It’s the month of love! Every month I answer a couple of questions from new members in our monthly newsletter and was reflecting on one about what almost every MSP and IT services owner tries to avoid – the “cheap” break-fix client. This client had gotten enough requests to begin questioning if he was overlooking an opportunity. Read on for my reply…
First, I don’t know of a SINGLE industry or client type that all MSPs would say have abundant and open pocketbooks for spending on IT. ALL would say their clients are “cheap” and unwilling to spend money on what it is they sell.
The simple truth is that YOU have to MAKE them want to buy what you sell.
Are you presenting price properly? Building value in the sales process? ARE you TRULY the most expensive? If yes, are you presenting solid, logical arguments as to why they should spend MORE money with you over anyone else? Are you properly screening out those who truly ARE too cheap, too broke?

(Recorded data):
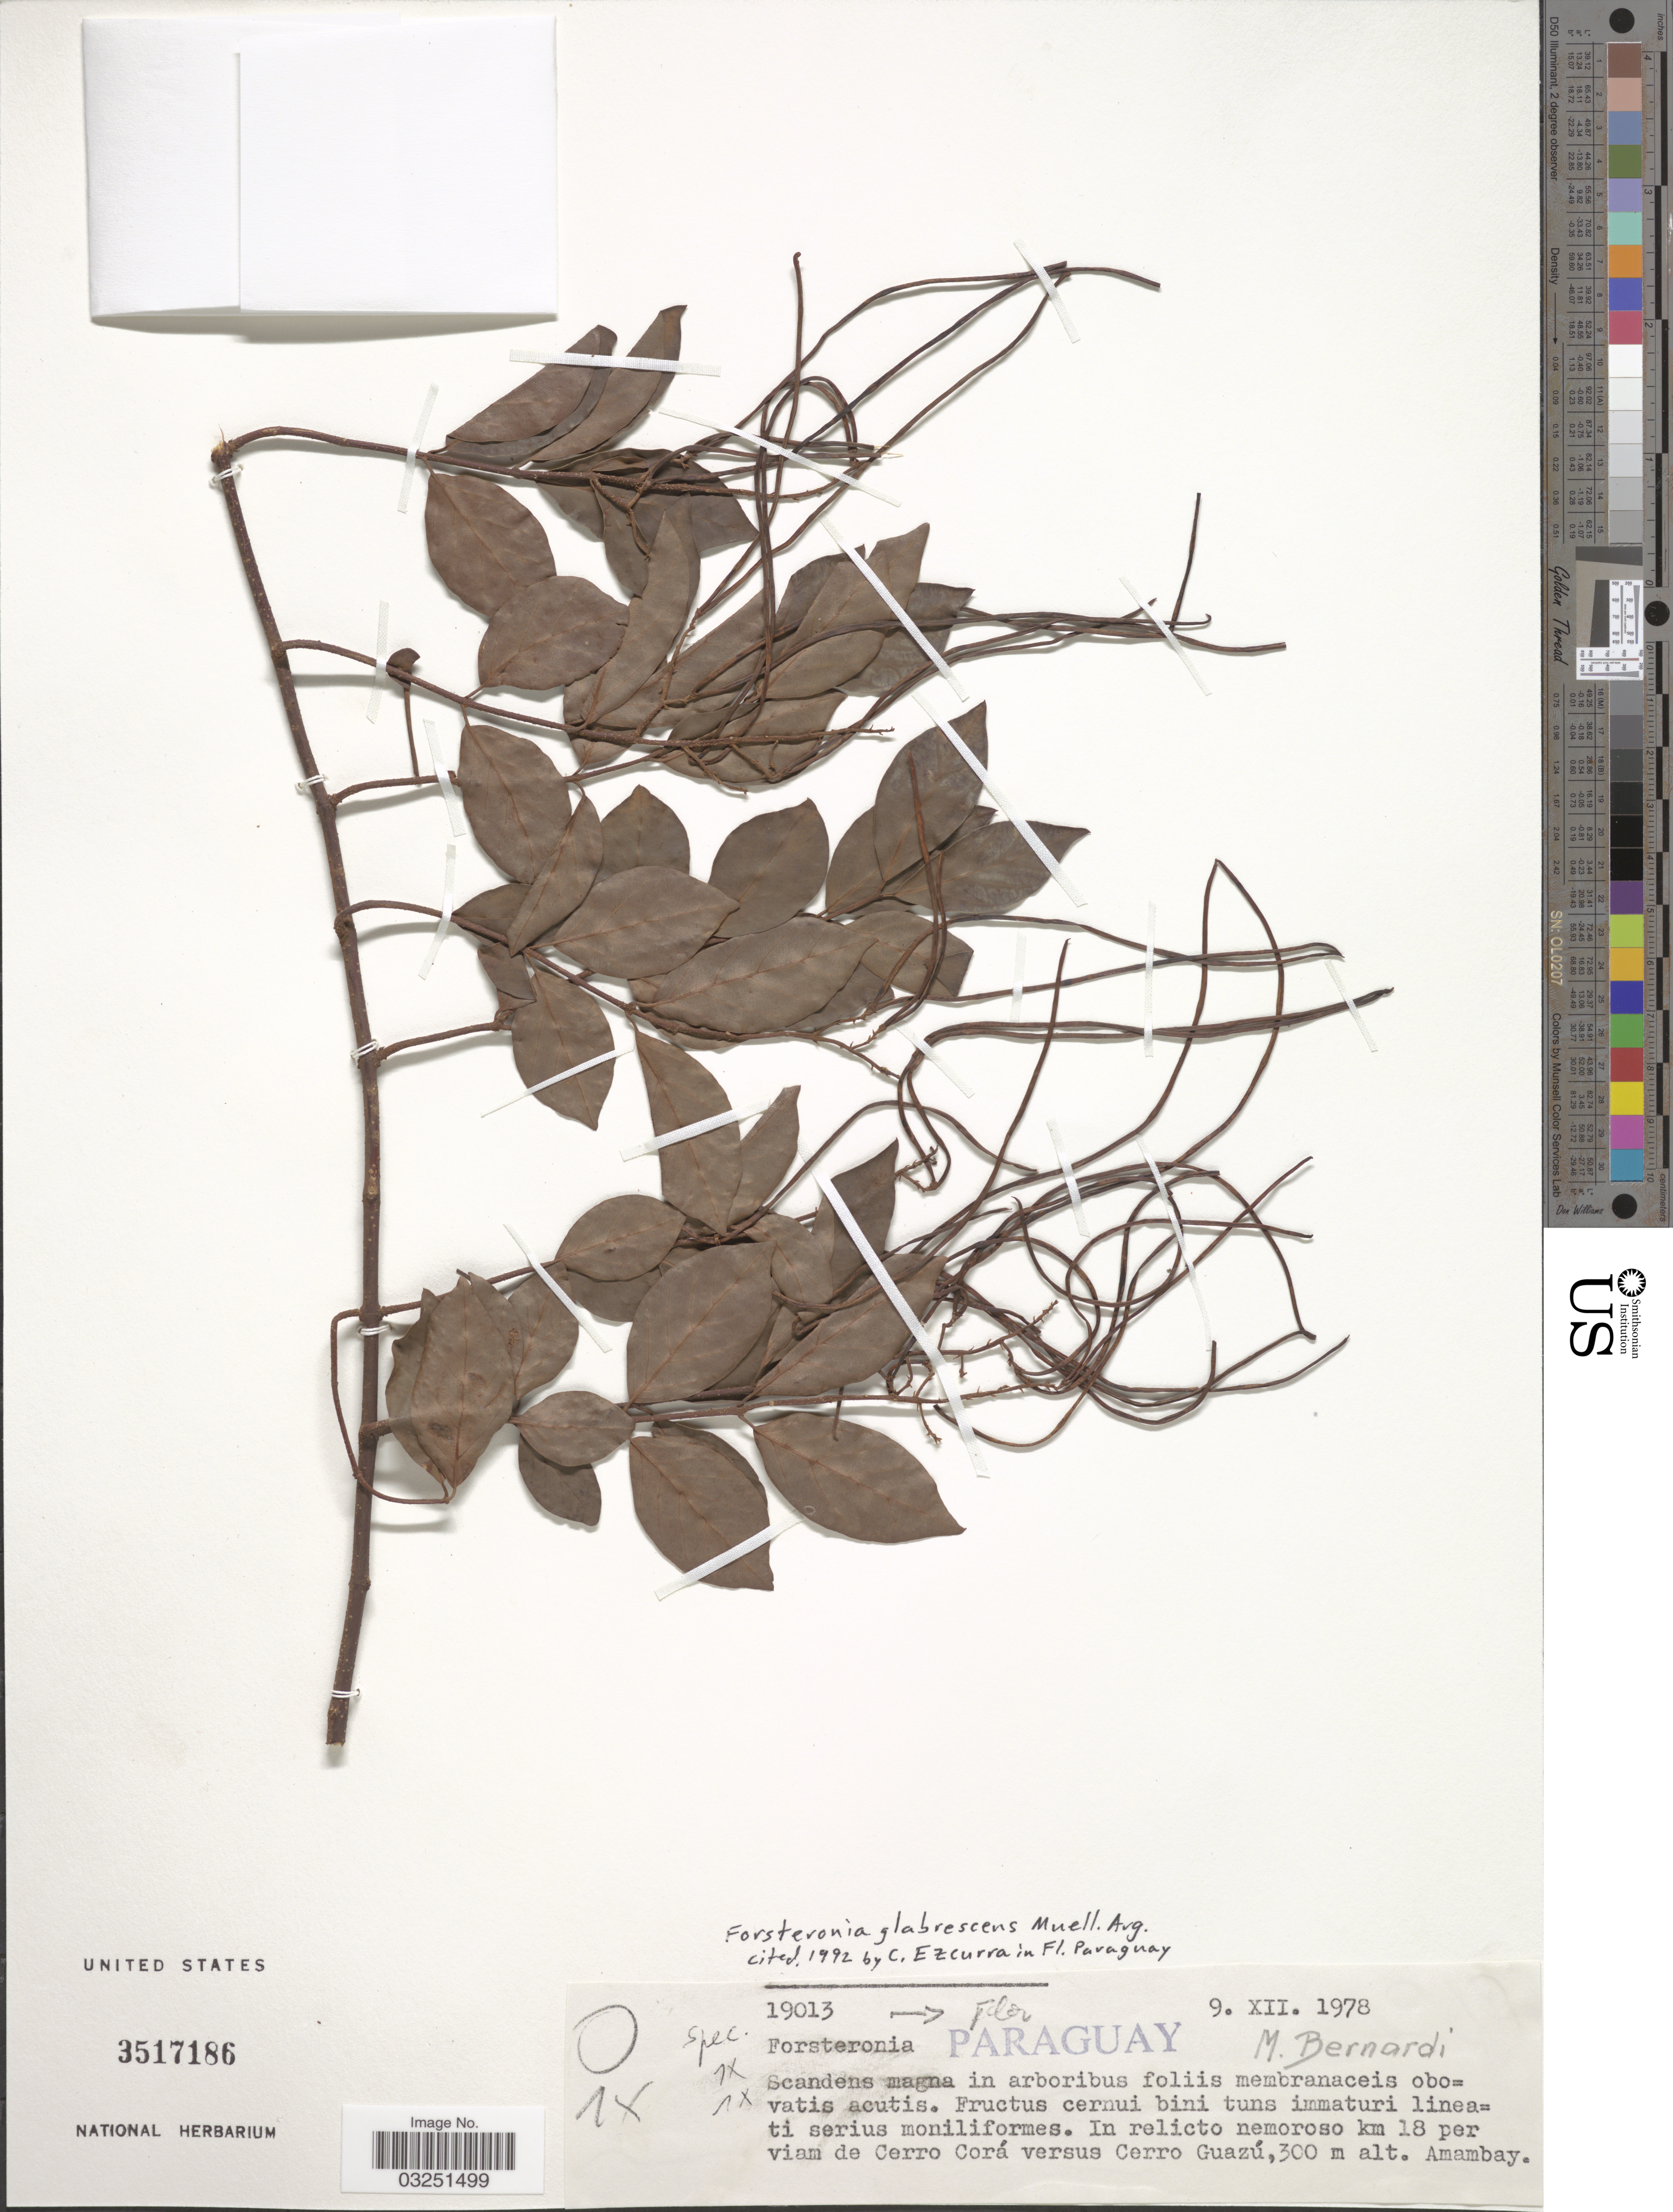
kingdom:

---

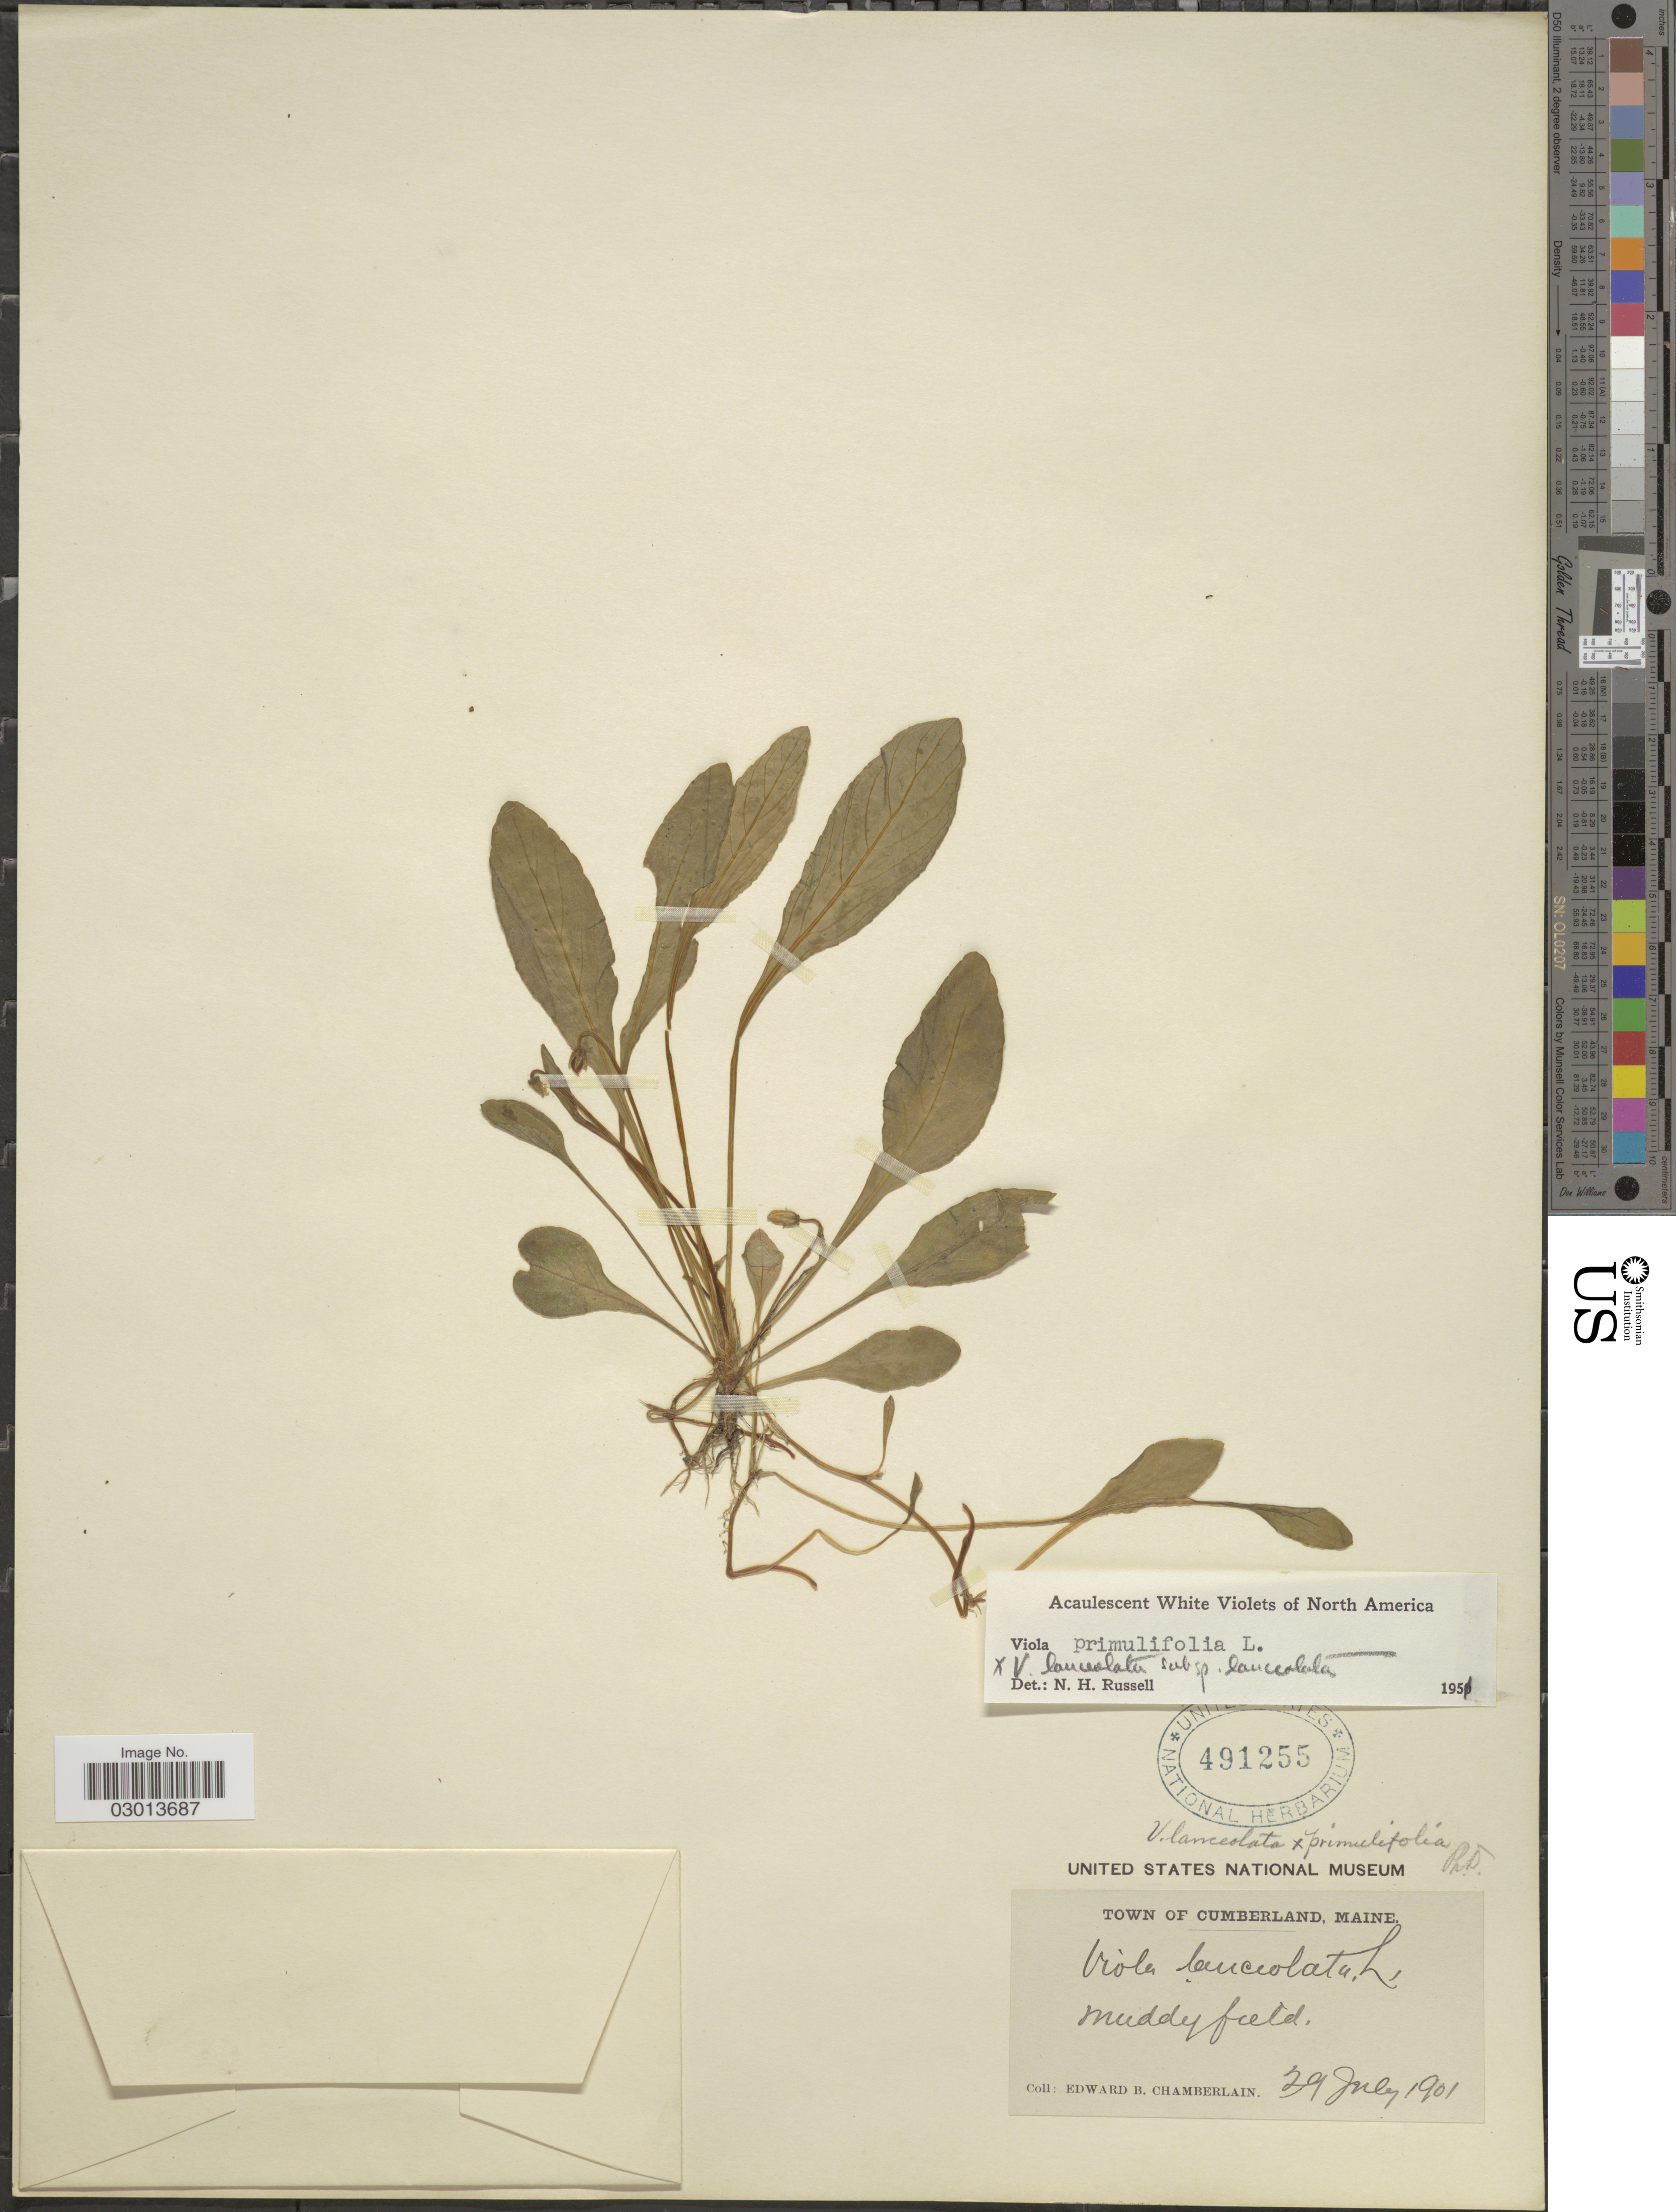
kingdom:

(Given request 1): According to the newsletter reply, what does almost every MSP and IT services owner try to avoid?
(Given request 2): List every question that the newsletter reply puts to the reader in its last paragraph.
(Given request 3): Echo everything in the newsletter reply from "It’s the month" down to "is they sell.".

(Task result 1): The "cheap" break-fix client.

(Task result 2):
- Are you presenting price properly?
- Building value in the sales process?
- ARE you TRULY the most expensive?
- If yes, are you presenting solid, logical arguments as to why they should spend MORE money with you over anyone else?
- Are you properly screening out those who truly ARE too cheap, too broke?

(Task result 3):
It’s the month of love! Every month I answer a couple of questions from new members in our monthly newsletter and was reflecting on one about what almost every MSP and IT services owner tries to avoid – the “cheap” break-fix client. This client had gotten enough requests to begin questioning if he was overlooking an opportunity. Read on for my reply…
First, I don’t know of a SINGLE industry or client type that all MSPs would say have abundant and open pocketbooks for spending on IT. ALL would say their clients are “cheap” and unwilling to spend money on what it is they sell.